Empfindlichkeit und Spezifität auf Cluster-Ebene mit variablen Schnittpunkten


Dieses Hilfsprogramm schätzt die Wahrscheinlichkeit, eine Krankheit zu entdecken (Herden- oder Gruppenempfindlichkeit) in einer großen (unendlichen) Population, wenn sie zum angegebenen design prevalence, unter der Annahme eines Tests von bekannt feinfühligkeit und specificity und für eine variable Schnittpunktzahl von Positiven, um das Testergebnis zu bestimmen.
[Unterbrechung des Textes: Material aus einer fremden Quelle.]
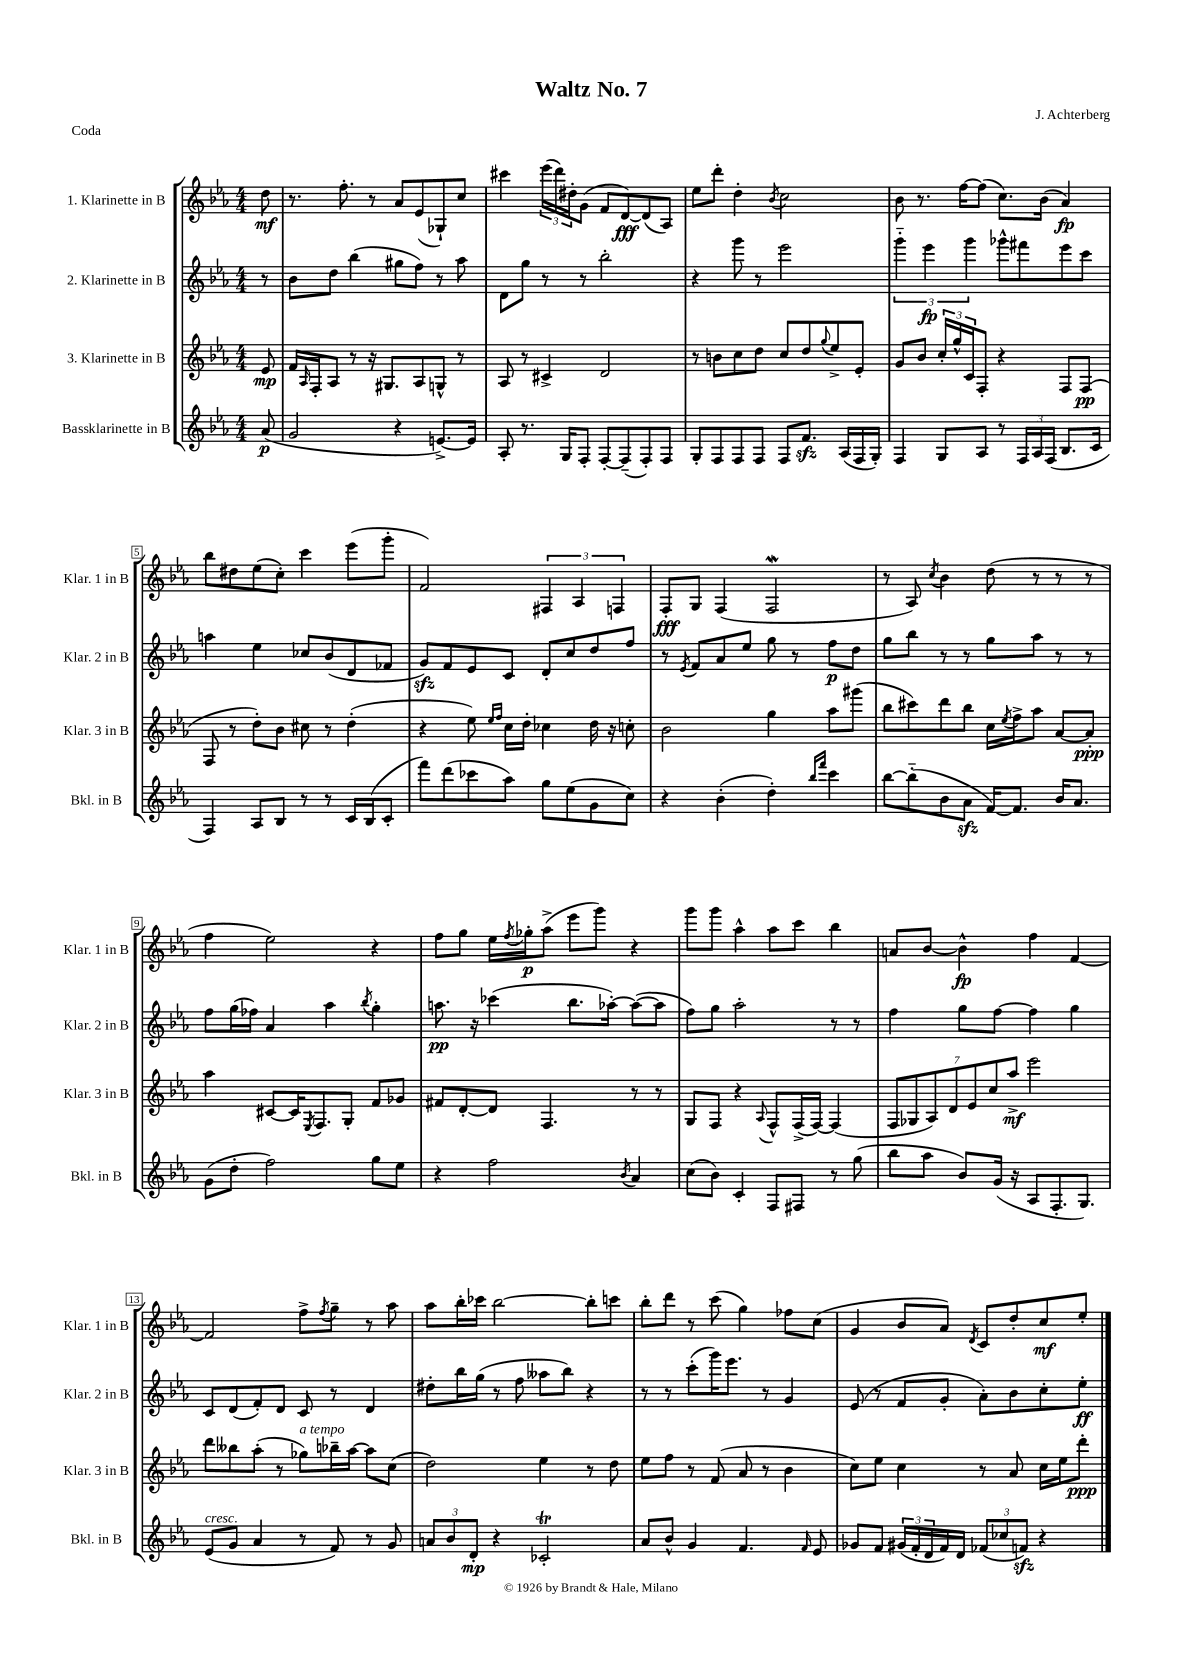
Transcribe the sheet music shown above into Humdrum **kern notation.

**kern	**dynam	**kern	**dynam	**kern	**dynam	**kern	**dynam
*part4	*part4	*part3	*part3	*part2	*part2	*part1	*part1
*staff4	*staff4	*staff3	*staff3	*staff2	*staff2	*staff1	*staff1
*I"Bassklarinette in B	*	*I"3. Klarinette in B	*	*I"2. Klarinette in B	*	*I"1. Klarinette in B	*
*I'Bkl. in B	*	*I'Klar. 3 in B	*	*I'Klar. 2 in B	*	*I'Klar. 1 in B	*
*clefG2	*	*clefG2	*	*clefG2	*	*clefG2	*
*k[b-e-a-]	*	*k[b-e-a-]	*	*k[b-e-a-]	*	*k[b-e-a-]	*
*M4/4	*	*M4/4	*	*M4/4	*	*M4/4	*
=	=	=	=	=	=	=	=
(8a-/	p	8e-/	mp	8r	.	8dd\	mf
=1	=1	=1	=1	=1	=1	=1	=1
2g/	.	16f/LL	.	8b-\L	.	8.r	.
.	.	16qqA-/	.	.	.	.	.
.	.	16F'/J	.	.	.	.	.
.	.	8A-/J	.	8dd\J	.	.	.
.	.	.	.	.	.	8.ff'\	.
.	.	8r	.	(4bb-\	.	.	.
.	.	16r	.	.	.	8r	.
.	.	8.G#X/L	.	.	.	.	.
4r	.	.	.	8gg#X\L	.	8a-/L	.
.	.	8A-/	.	8ff\J)	.	(8e-/	.
[8.en^/L)	.	8Gn^^/J	.	8r	.	8G-X`/)	.
.	.	8r	.	8aa-\	.	8cc/J	.
16e/Jk]	.	.	.	.	.	.	.
=2	=2	=2	=2	=2	=2	=2	=2
8A-'/	.	8A-/	.	8d\L	.	4ccc#X\	.
8.r	.	8r	.	8gg\J	.	.	.
.	.	4c#X^/	.	8r	.	(24eee-\LL	.
.	.	.	.	.	.	24ddd\)	.
16G/KL	.	.	.	.	.	.	.
.	.	.	.	.	.	24dd#X'\J	.
8F'/J	.	.	.	8r	.	(8g\J	.
[8F'/L	.	2d/	.	2bb-'\	.	8f/L	.
(8F~/]	.	.	.	.	.	[8d/)	fff
8F'/)	.	.	.	.	.	(8d/]	.
8F/J	.	.	.	.	.	8A-/J)	.
=3	=3	=3	=3	=3	=3	=3	=3
8G'/L	.	8r	.	4r	.	8ee-\L	.
8F/	.	8bn\L	.	.	.	8ddd'\J	.
8F/	.	8cc\	.	8ggg\	.	4dd'\	.
8F/J	.	8dd\J	.	8r	.	.	.
.	.	.	.	.	.	8qb-/	.
8F/L	.	8cc/L	.	2eee-\	.	2cc\	.
8.fzz/J	.	8dd/	.	.	.	.	.
.	.	8qqgg/	.	.	.	.	.
.	.	8ee-^/	.	.	.	.	.
(16A-/LL	.	.	.	.	.	.	.
16F/	.	8e-'/J	.	.	.	.	.
16G'/JJ)	.	.	.	.	.	.	.
=4	=4	=4	=4	=4	=4	=4	=4
4F/	.	8g/L	.	6ggg\	.	8b-\	.
.	.	8b-/J	.	.	.	8.r	.
.	.	.	.	6eee-\	fp	.	.
8G/L	.	24cc'/LL	.	.	.	.	.
.	.	24gg^^/	.	.	.	.	.
.	.	.	.	.	.	[16ff\KL	.
.	.	24c/J	.	6ggg\	.	.	.
8A-/J	.	8F'/J	.	.	.	(8ff\J]	.
8r	.	4r	.	8ggg-X^^\L	.	8.cc\L)	.
24F/LL	.	.	.	8fff#X\	.	.	.
24A-/	.	.	.	.	.	.	.
.	.	.	.	.	.	(16b-\Jk	.
(24F/JJ	.	.	.	.	.	.	.
8.B-/L	.	8F/L	.	8eee-\	.	4a-/)	fp
.	.	(8F/J	pp	8ccc\J	.	.	.
16c/Jk	.	.	.	.	.	.	.
!!LO:LB:g=z
=5	=5	=5	=5	=5	=5	=5	=5
4F/)	.	8F/	.	4aan\	.	8bb-\L	.
.	.	8r	.	.	.	8dd#X\	.
8A-/L	.	8dd'\L)	.	4ee-\	.	(8ee-\	.
8B-/J	.	8b-\J	.	.	.	8cc'\J)	.
8r	.	8cc#X\	.	8cc-X/L	.	4ccc\	.
8r	.	8r	.	(8b-/	.	.	.
16c/LL	.	(4dd'\	.	8d/	.	(8eee-\L	.
(16B-/J	.	.	.	.	.	.	.
8c'/J	.	.	.	8f-X/J	.	8ggg'\J	.
=6	=6	=6	=6	=6	=6	=6	=6
8fff\L)	.	4r	.	8gzz/L)	.	2f/)	.
(8ddd\	.	.	.	8f/	.	.	.
8ccc-X\	.	8ee-\)	.	8e-/	.	.	.
.	.	16qqee-/LL	.	.	.	.	.
.	.	16qqff/JJ	.	.	.	.	.
8aa-\J)	.	16cc\LL	.	8c/J	.	.	.
.	.	16dd'\JJ	.	.	.	.	.
8gg\L	.	4cc-X\	.	8d'/L	.	6F#X/	.
(8ee-\	.	.	.	8cc/	.	.	.
.	.	.	.	.	.	6A-/	.
8g\	.	16dd\	.	8dd/	.	.	.
.	.	16r	.	.	.	.	.
.	.	.	.	.	.	6Fn/	.
8cc\J)	.	8ccn'\	.	8ff/J	.	.	.
=7	=7	=7	=7	=7	=7	=7	=7
4r	.	2b-\	.	8r	.	8F'/L	fff
.	.	.	.	8qe-/	.	.	.
.	.	.	.	8f/L	.	8G/J	.
(4b-'\	.	.	.	8a-/	.	(4F/	.
.	.	.	.	8ee-/J	.	.	.
4dd'\)	.	4gg\	.	8gg\	.	2FW/	.
.	.	.	.	8r	.	.	.
16qqbb-/LL	.	.	.	.	.	.	.
16qqfff/JJ	.	.	.	.	.	.	.
4ccc\	.	8aa-\L	.	8ff\L	p	.	.
.	.	(8ggg#X\J	.	8dd\J	.	.	.
=8	=8	=8	=8	=8	=8	=8	=8
[8bb-\L	.	8bb-\L	.	8gg\L	.	8r	.
(8bb-\]	.	8ccc#X\)	.	8bb-\J	.	8A-/)	.
.	.	.	.	.	.	8qcc/	.
8b-\	.	8ddd\	.	8r	.	4b-\	.
8a-zz\J	.	8bb-\J	.	8r	.	.	.
[16f/KL)	.	16cc\LL	.	8gg\L	.	(8dd\	.
.	.	8qee-/	.	.	.	.	.
8.f/J]	.	16ff^\J	.	.	.	.	.
.	.	8aa-\J	.	8aa-\J	.	8r	.
16b-/KL	.	[8a-/L	.	8r	.	8r	.
8.a-/J	.	.	.	.	.	.	.
.	.	8a-'/J]	ppp	8r	.	8r	.
!!LO:LB:g=z
=9	=9	=9	=9	=9	=9	=9	=9
(8g\L	.	4aa-\	.	8ff\L	.	4ff\	.
8dd'\J	.	.	.	(16gg\L	.	.	.
.	.	.	.	16ff-X\JJ)	.	.	.
2ff\)	.	[8c#X/L	.	4a-/	.	2ee-\)	.
.	.	16c#/K]	.	.	.	.	.
.	.	8qE-/	.	.	.	.	.
.	.	8.F/	.	.	.	.	.
.	.	.	.	4aa-\	.	.	.
.	.	8G'/J	.	.	.	.	.
.	.	.	.	8qbb-/	.	.	.
8gg\L	.	8f/L	.	4gg'\	.	4r	.
8ee-\J	.	8g-X/J	.	.	.	.	.
=10	=10	=10	=10	=10	=10	=10	=10
4r	.	8f#X/L	.	8.aan\	pp	8ff\L	.
.	.	[8d'/	.	.	.	8gg\J	.
.	.	.	.	16r	.	.	.
2ff\	.	8d/J]	.	(4ccc-X\	.	16ee-\LL	.
.	.	.	.	.	.	8qff/	.
.	.	.	.	.	.	16gg-X'\J	p
.	.	4.F/	.	.	.	(8aa-^\J	.
.	.	.	.	8.bb-\L	.	8eee-\L	.
.	.	.	.	.	.	8ggg\J)	.
.	.	.	.	[16aa-X'\Jk)	.	.	.
8qb-/	.	.	.	.	.	.	.
4a-/	.	8r	.	(8aa-\L_	.	4r	.
.	.	8r	.	8aa-\J]	.	.	.
=11	=11	=11	=11	=11	=11	=11	=11
(8cc\L	.	8G/L	.	8ff\L)	.	8ggg\L	.
8b-\J)	.	8F/J	.	8gg\J	.	8ggg\J	.
4c'/	.	4r	.	2aa-'\	.	4aa-^^\	.
.	.	8qqA-/	.	.	.	.	.
8F/L	.	8F^^/L	.	.	.	8aa-\L	.
8F#X/J	.	(16F^/L	.	.	.	8ccc\J	.
.	.	[16F/JJ)	.	.	.	.	.
8r	.	(4F/]	.	8r	.	4bb-\	.
(8gg\	.	.	.	8r	.	.	.
=12	=12	=12	=12	=12	=12	=12	=12
8bb-\L	.	14F/L	.	4ff\	.	8an/L	.
.	.	14G-X/	.	.	.	.	.
8aa-\J	.	.	.	.	.	[8b-/J	.
.	.	14A-/)	.	.	.	.	.
.	.	14d/	.	.	.	.	.
8b-/L)	.	.	.	8gg\L	.	4b-^^\]	fp
.	.	14e-/	.	.	.	.	.
.	.	14cc/	.	.	.	.	.
(16g/Jk	.	.	.	[8ff\J	.	.	.
.	.	14aa-^/J	mf	.	.	.	.
16r	.	.	.	.	.	.	.
8A-/L	.	2eee-\	.	4ff\]	.	4ff\	.
8.F'/	.	.	.	.	.	.	.
.	.	.	.	4gg\	.	[4f/	.
8.G/J)	.	.	.	.	.	.	.
!!LO:LB:g=z
=13	=13	=13	=13	=13	=13	=13	=13
!LO:TX:a:i:t=cresc.	!	!	!	!	!	!	!
(8e-/L	.	8ddd\L	.	8c/L	.	2f/]	.
8g/J	.	8bb--X\	.	(8d/	.	.	.
4a-/	.	(8aa-'\J	.	8f'/)	.	.	.
.	.	8r	.	8d/J	.	.	.
!	!	!LO:TX:a:i:t=a tempo	!	!	!	!	!
8r	.	8gg-X\L)	.	8c/	.	8ff^\L	.
.	.	.	.	.	.	8qff/	.
8f/)	.	16bb-X~\L	.	8r	.	8gg~\J	.
.	.	[16aa-\JJ	.	.	.	.	.
8r	.	8aa-\L]	.	4d/	.	8r	.
8g/	.	(8cc\J	.	.	.	8aa-\	.
=14	=14	=14	=14	=14	=14	=14	=14
12an/L	.	2dd\)	.	8dd#X'\L	.	8aa-\L	.
12b-/	.	.	.	.	.	.	.
.	.	.	.	16bb-\L	.	16bb-'\L	.
12d'/J	mp	.	.	.	.	.	.
.	.	.	.	(16gg\JJ	.	16ccc-X\JJ	.
4r	.	.	.	8r	.	[2bb-\	.
.	.	.	.	8ff\	.	.	.
2c-XT'/	.	4ee-\	.	8aa--X\L	.	.	.
.	.	.	.	8bb-\J)	.	.	.
.	.	8r	.	4r	.	8bb-'\L]	.
.	.	8dd\	.	.	.	8cccn\J	.
=15	=15	=15	=15	=15	=15	=15	=15
8a-/L	.	8ee-\L	.	8r	.	8bb-'\L	.
8b-^^/J	.	8ff\J	.	8r	.	8ddd\J	.
4g/	.	8r	.	(8ccc'\L	.	8r	.
.	.	(8f/	.	16ggg\K)	.	(8ccc\	.
.	.	.	.	8.eee-\J	.	.	.
4.f/	.	8a-/	.	.	.	4gg\)	.
.	.	8r	.	8r	.	.	.
.	.	4b-\	.	4g/	.	8ff-X\L	.
16qqf/	.	.	.	.	.	.	.
8e-/	.	.	.	.	.	(8cc\J	.
=16	=16	=16	=16	=16	=16	=16	=16
8g-X/L	.	8cc\L)	.	(8e-/	.	4g/	.
8f/J	.	8ee-\J	.	8r	.	.	.
(24g#X/LL	.	4cc\	.	8f/L	.	8b-/L	.
24f'/	.	.	.	.	.	.	.
24d/	.	.	.	.	.	.	.
16f/)	.	.	.	8g'/J	.	8a-/J)	.
16d/JJ	.	.	.	.	.	.	.
.	.	.	.	.	.	8qd/	.
(12f-X/L	.	8r	.	8a-'\L)	.	8c/L	.
12cc-X/	.	.	.	.	.	.	.
.	.	8a-/	.	8b-\	.	8dd'/	.
12fnzz/J)	.	.	.	.	.	.	.
4r	.	16cc\LL	.	8cc'\	.	8cc/	mf
.	.	16ee-\J	.	.	.	.	.
.	.	8ddd'\J	ppp	8ee-'\J	ff	8ee-'/J	.
==	==	==	==	==	==	==	==
*-	*-	*-	*-	*-	*-	*-	*-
Diese Analysen verwenden die Methode von Martin et al. (1992) (Prev Vet Med, 14: 33-43) und die Binomialverteilungsfunktion unter der Annahme einer bekannten Testempfindlichkeit und Testspezifität und einer variablen Cut-Point-Anzahl von Positiven, um eine infizierte Population zu deklarieren (dh Eine variable (von Null verschiedene) Anzahl positiver Positive kann zugelassen und dennoch als frei anerkannt werden. Die Population wird als infiziert eingestuft, wenn die Anzahl der positiven Ergebnisse mindestens dem Grenzwert.

Eingaben sind:

  • Stichprobengröße getestet;
  • Sensitivität und Spezifität testen;
  • Design (Ziel) Prävalenz; und
  • Die Schnittpunktzahl der Positiven.

Ausgänge sind:

  • Die Cluster-Level-Sensitivität (SeH) und Spezifität (SpH) für die gegebene Stichprobengröße;
  • Testempfindlichkeit und Testspezifität;
  • Designprävalenz;
  • Die Schnittpunktzahl der Positiven; und
  • Tabellen und Grafiken mit Werten für die Empfindlichkeit und Spezifität auf Clusterebene für einen Bereich von Grenzwerten, Stichprobengröße und Designprävalenzwerten.